創作ノート:時祷書2月- Winter tree –

『ベリー公のいとも豪華なる時祷書 Tres Riches Heures of Jean, Duke of Berry』では、2月は「雪の積もる田舎の風景」。
ローマ暦では、年の始まりは3月。

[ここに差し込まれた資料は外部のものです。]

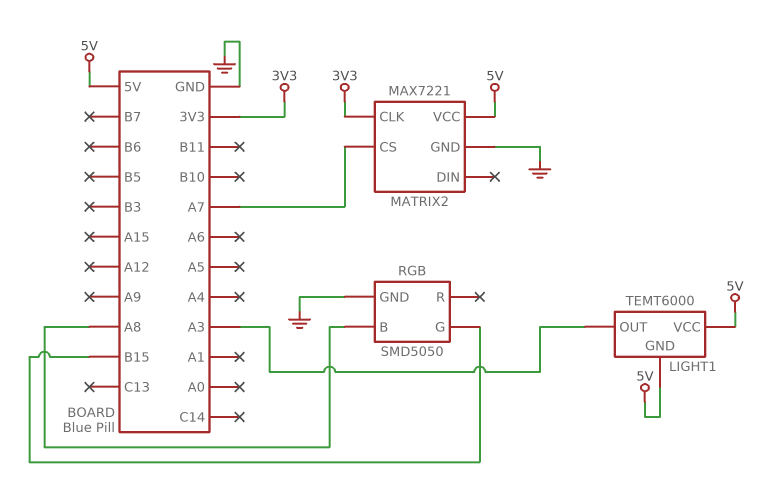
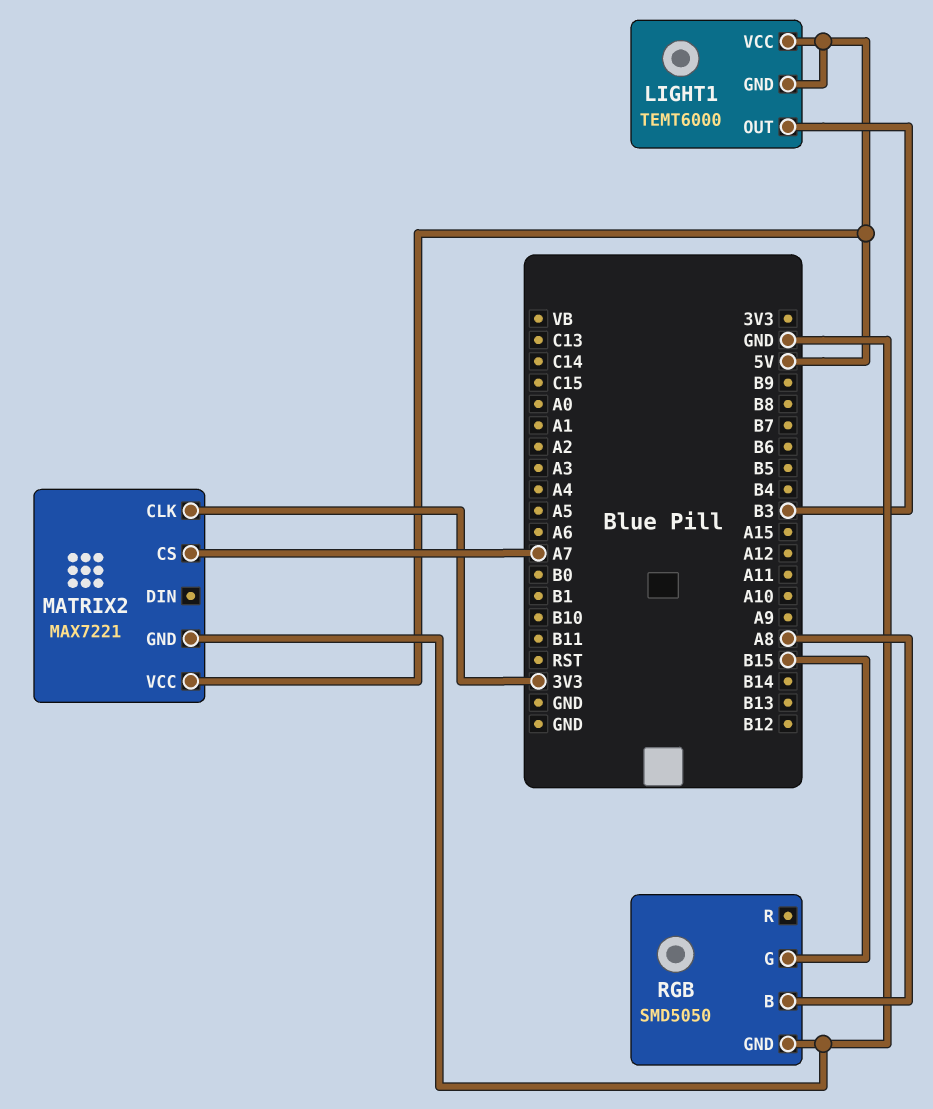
LIGHT1 pin OUT: A3 -> B3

なので、年末である2月の日数から調整のために数を差し引いたことで、2月だけ28日(閏年は29日)となる。
年の始まりが1月に変わっても、この日数調整はそのまま残ったということ。

2月、Februaryはローマ神話の贖罪の神フェブルウス (Februus)から取ったと言われている。
「浄罪」「厄払いの儀式」の月であり、フェブルウスは冥界の神プルートと同一視されることもあるという。
厄払いの行事である「節分」もまた2月。

夜明け前が一番暗いという言葉もあるが、
春の訪れを前に、一番冬らしい冬を感じさせる月でもあるかと思う。

冬は星が美しい季節だ。
南の空で一番目立つのは「おおいぬ座」のシリウス、全天で最も明るい星だ。
そしてオリオン座、冬の星座の代表格。そのすぐそばに小さな星座、うさぎ座がある。

冬ごもりを表すに、いたいけな小動物は「2月の箱」にふさわしい。
ひそやかな息遣いと巣穴の暖かさ。
小さな存在にとって「冬の厳しさ」はじっとやり過ごすしかないにしろ、命の火は静かに燃え続けている。